Registering and reading the article I see it doesn't really address those points. It argues for the idea that equality is important, but doesn't address the idea that measuring equality is not measuring quality of health care (a country with quality ranging from excellent to fair, would get a lower score on very large part of WHO's rankings, then a country who's quality was uniformly poor).

It also doesn't address the point that how well a country has reached the "potential of" its health system "to achieve more with available resources", isn't a measure of health care quality. It may be an issue worth considering, but its a different thing, and specifically invalidates arguments along the lines of "we spend more, and yet we rank lower", since its already including the fact that we spend more in the rankings. (But to be fair to WHO, its not responsible for other people's arguments, and I'm not sure that its making such an argument itself.)

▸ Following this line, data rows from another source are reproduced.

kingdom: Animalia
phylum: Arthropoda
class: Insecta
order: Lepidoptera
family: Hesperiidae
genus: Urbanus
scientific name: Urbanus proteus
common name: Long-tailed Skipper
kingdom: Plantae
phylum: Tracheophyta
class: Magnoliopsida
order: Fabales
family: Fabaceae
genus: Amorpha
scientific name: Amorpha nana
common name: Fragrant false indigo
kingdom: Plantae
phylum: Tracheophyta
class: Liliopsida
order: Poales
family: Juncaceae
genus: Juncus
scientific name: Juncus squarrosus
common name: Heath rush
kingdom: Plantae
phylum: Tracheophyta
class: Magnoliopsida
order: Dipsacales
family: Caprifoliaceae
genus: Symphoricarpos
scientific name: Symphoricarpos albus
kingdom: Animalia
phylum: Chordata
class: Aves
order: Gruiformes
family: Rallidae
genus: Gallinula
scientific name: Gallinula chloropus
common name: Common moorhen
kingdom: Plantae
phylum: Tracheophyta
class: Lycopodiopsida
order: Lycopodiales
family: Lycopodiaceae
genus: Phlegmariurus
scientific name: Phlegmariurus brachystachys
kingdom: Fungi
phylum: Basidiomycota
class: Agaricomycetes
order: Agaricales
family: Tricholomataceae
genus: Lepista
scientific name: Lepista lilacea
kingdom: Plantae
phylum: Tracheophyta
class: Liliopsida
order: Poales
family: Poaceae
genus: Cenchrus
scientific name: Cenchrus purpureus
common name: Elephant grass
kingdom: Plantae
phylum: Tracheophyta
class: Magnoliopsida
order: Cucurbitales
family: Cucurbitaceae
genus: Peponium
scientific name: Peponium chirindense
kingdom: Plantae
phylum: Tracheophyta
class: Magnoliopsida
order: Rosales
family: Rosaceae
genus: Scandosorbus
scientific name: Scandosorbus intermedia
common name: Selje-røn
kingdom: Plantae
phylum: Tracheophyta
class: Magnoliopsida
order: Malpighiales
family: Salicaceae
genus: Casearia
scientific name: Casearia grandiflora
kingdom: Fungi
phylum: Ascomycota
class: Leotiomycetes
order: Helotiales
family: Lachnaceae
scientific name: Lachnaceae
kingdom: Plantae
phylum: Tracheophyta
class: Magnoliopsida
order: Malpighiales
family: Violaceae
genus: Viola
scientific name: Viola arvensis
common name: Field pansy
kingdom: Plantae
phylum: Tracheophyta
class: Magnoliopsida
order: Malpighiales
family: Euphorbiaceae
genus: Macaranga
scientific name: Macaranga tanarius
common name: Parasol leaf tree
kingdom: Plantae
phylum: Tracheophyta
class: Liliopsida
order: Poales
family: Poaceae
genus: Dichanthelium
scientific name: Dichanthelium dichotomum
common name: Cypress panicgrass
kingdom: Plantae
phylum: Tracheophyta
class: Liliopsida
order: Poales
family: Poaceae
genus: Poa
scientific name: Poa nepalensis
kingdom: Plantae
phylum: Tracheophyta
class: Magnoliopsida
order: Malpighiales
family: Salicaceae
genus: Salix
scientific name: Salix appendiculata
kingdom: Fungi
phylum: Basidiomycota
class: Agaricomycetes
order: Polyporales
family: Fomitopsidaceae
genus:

In his critique, Navarro interprets the WHO index of fairness in financial contribution as merely a measure of the progressiveness of health system payment. However, the WHO index is based on a comparison of the fraction of income, after paying for subsistence needs, that each household contributes to the health system through taxes, social security payments, private insurance, and out-of-pocket payments. Because poor households spend a large share of their income on subsistence needs such as food, the WHO index incorporates a strong element of progressiveness. But two other concerns about the burden of health system payments are important: some households have to pay a catastrophic share of their income (greater than 50%) after paying for subsistence needs; and households in similar circumstances can pay very different shares of their non-subsistence income.

thelancet.com

That's a description of and arguably a defense of how they measure health care fairness/equality in terms of financial burden, but it doesn't address the issue that fairness/equality is not a measure of quality. Also it doesn't make an argument for any of their other fairness/equality considerations other than the relative burden of payments.